Rebecca Hains said the Transportation Security Administration agent at McCarran International Airport took her cupcake, telling her its frosting was enough like a gel to violate TSA restrictions on allowing liquids and gels onto flights to prevent them from being used as explosives. She said the agent told her the frosting was conforming to the jar it was inside.
“I just thought this was terrible logic,” Hains said.
Hains, who lives in Peabody, just north of Boston, said the agent didn’t seem concerned that the cupcake could actually be explosive, just that it fit some bureaucratic definition about what was prohibited. She said he even offered to let her eat it away from the airport security area.
Hains, a 35-year-old communications professor at Salem State University, said she told the agent she had passed through security at Boston’s Logan International Airport earlier in the week with two cupcakes packaged in jars, gifts from a student. But she said the agent told her that just meant TSA in Boston didn’t do its job.
The TSA, which is entrusted with protecting the nation’s transportation system, was reviewing the situation, agency spokesman Nico Melendez said.
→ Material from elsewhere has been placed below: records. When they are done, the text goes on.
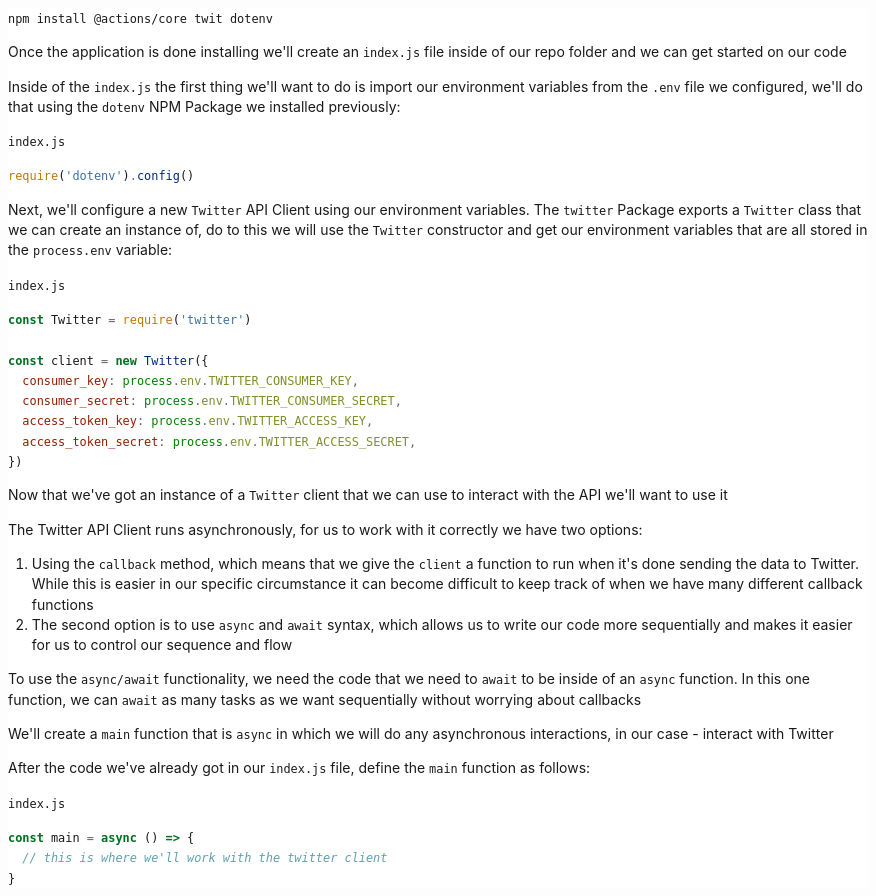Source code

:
 ```sh
npm install @actions/core twit dotenv
```

Once the application is done installing we'll create an `index.js` file inside of our repo folder and we can get started on our code

Inside of the `index.js` the first thing we'll want to do is import our environment variables from the `.env` file we configured, we'll do that using the `dotenv` NPM Package we installed previously:

`index.js`

```js
require('dotenv').config()
```

Next, we'll configure a new `Twitter` API Client using our environment variables. The `twitter` Package exports a `Twitter` class that we can create an instance of, do to this we will use the `Twitter` constructor and get our environment variables that are all stored in the `process.env` variable:

`index.js`

```js
const Twitter = require('twitter')

const client = new Twitter({
  consumer_key: process.env.TWITTER_CONSUMER_KEY,
  consumer_secret: process.env.TWITTER_CONSUMER_SECRET,
  access_token_key: process.env.TWITTER_ACCESS_KEY,
  access_token_secret: process.env.TWITTER_ACCESS_SECRET,
})
```

Now that we've got an instance of a `Twitter` client that we can use to interact with the API we'll want to use it

The Twitter API Client runs asynchronously, for us to work with it correctly we have two options:

1. Using the `callback` method, which means that we give the `client` a function to run when it's done sending the data to Twitter. While this is easier in our specific circumstance it can become difficult to keep track of when we have many different callback functions
2. The second option is to use `async` and `await` syntax, which allows us to write our code more sequentially and makes it easier for us to control our sequence and flow

To use the `async/await` functionality, we need the code that we need to `await` to be inside of an `async` function. In this one function, we can `await` as many tasks as we want sequentially without worrying about callbacks

We'll create a `main` function that is `async` in which we will do any asynchronous interactions, in our case - interact with Twitter

After the code we've already got in our `index.js` file, define the `main` function as follows:

`index.js`

```js
const main = async () => {
  // this is where we'll work with the twitter client
}
```

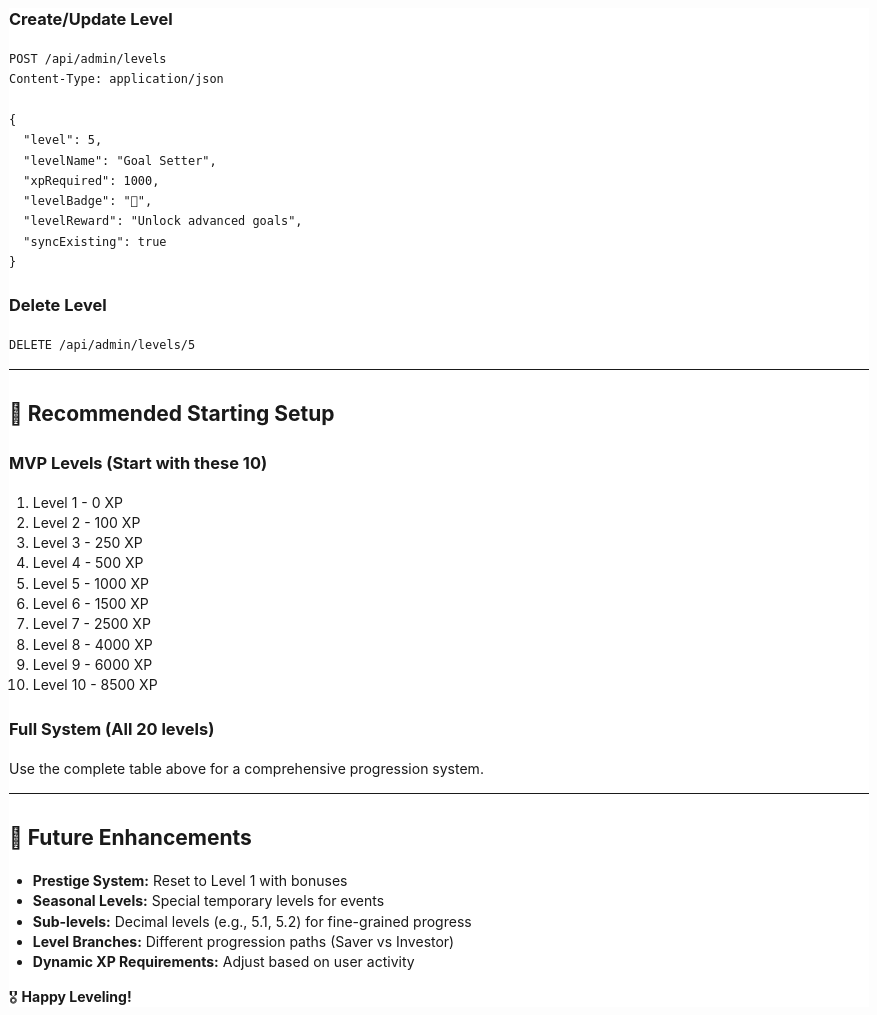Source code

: ### Create/Update Level
```http
POST /api/admin/levels
Content-Type: application/json

{
  "level": 5,
  "levelName": "Goal Setter",
  "xpRequired": 1000,
  "levelBadge": "🎯",
  "levelReward": "Unlock advanced goals",
  "syncExisting": true
}
```

### Delete Level
```http
DELETE /api/admin/levels/5
```

---

## 🎯 Recommended Starting Setup

### MVP Levels (Start with these 10)
1. Level 1 - 0 XP
2. Level 2 - 100 XP
3. Level 3 - 250 XP
4. Level 4 - 500 XP
5. Level 5 - 1000 XP
6. Level 6 - 1500 XP
7. Level 7 - 2500 XP
8. Level 8 - 4000 XP
9. Level 9 - 6000 XP
10. Level 10 - 8500 XP

### Full System (All 20 levels)
Use the complete table above for a comprehensive progression system.

---

## 🚀 Future Enhancements

- **Prestige System:** Reset to Level 1 with bonuses
- **Seasonal Levels:** Special temporary levels for events
- **Sub-levels:** Decimal levels (e.g., 5.1, 5.2) for fine-grained progress
- **Level Branches:** Different progression paths (Saver vs Investor)
- **Dynamic XP Requirements:** Adjust based on user activity

🎖️ **Happy Leveling!**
Passengers are allowed to take cakes and cupcakes through checkpoints, he said.
Hains ultimately surrendered the cupcake. But she said the situation highlighted a lack of common sense by the agent and the ludicrousness of TSA policies.
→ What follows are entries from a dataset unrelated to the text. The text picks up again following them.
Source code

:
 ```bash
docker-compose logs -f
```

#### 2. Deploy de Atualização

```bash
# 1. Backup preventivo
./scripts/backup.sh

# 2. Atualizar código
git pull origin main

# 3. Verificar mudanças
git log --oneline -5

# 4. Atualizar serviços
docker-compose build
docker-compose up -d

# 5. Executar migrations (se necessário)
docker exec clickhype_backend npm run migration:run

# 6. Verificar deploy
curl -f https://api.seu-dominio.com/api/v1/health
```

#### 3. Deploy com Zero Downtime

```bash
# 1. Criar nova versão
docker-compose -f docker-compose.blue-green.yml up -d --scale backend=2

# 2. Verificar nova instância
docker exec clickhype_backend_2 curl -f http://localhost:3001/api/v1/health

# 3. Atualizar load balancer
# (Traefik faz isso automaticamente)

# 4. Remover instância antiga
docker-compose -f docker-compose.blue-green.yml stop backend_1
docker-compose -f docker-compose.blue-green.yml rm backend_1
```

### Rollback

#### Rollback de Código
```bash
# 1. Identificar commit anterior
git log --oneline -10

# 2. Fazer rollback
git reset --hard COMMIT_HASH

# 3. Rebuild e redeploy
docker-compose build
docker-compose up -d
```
“It’s not really about the cupcake; I can get another cupcake,” she said. “It’s about an encroachment on civil liberties. We’re just building up a resistance and tolerance to all these things they’re doing in the name of security, when it’s really theater. It is not keeping us safe.”
Air travel is definitely not what it used to be. With that said, it’s really not much of a surprise that frosting on cupcakes would get confiscated for resembling plastic explosives.
Ever since that terrorist with the explosive sneakers was thwarted from igniting them, we have been itemizing what we’re allowed to carry onto planes, from toothpaste to cologne.
The TSA has deemed that a certain amount of liquid explosives could be enough to bring down a 747 jet. So, now I’m forced to limit the ounces of make-up and moisturizer I would like to travel with.
Fortunately, most hotels are providing complimentary shampoo and conditioner, and in some cases, even lotion. But, there’s still nothing like your own. I generally can find my favorite brands in convenient “travel sizes,” and that helps out tremendously.
However, if I ever wanted to bring back some of my mom’s homemade salsa or jarred peppers, I may just be plain out of luck. These are things she now has to send to me via UPS Ground.
The time has finally come where our freedoms are being seriously restricted because somehow terrorists may have figured out a way to make explosives out of cupcakes.
Isn’t it comforting to know that when it comes to safe air travel that no stone has been left unturned? Suddenly, the MegaBus and railway travel are starting to look better and better all the time.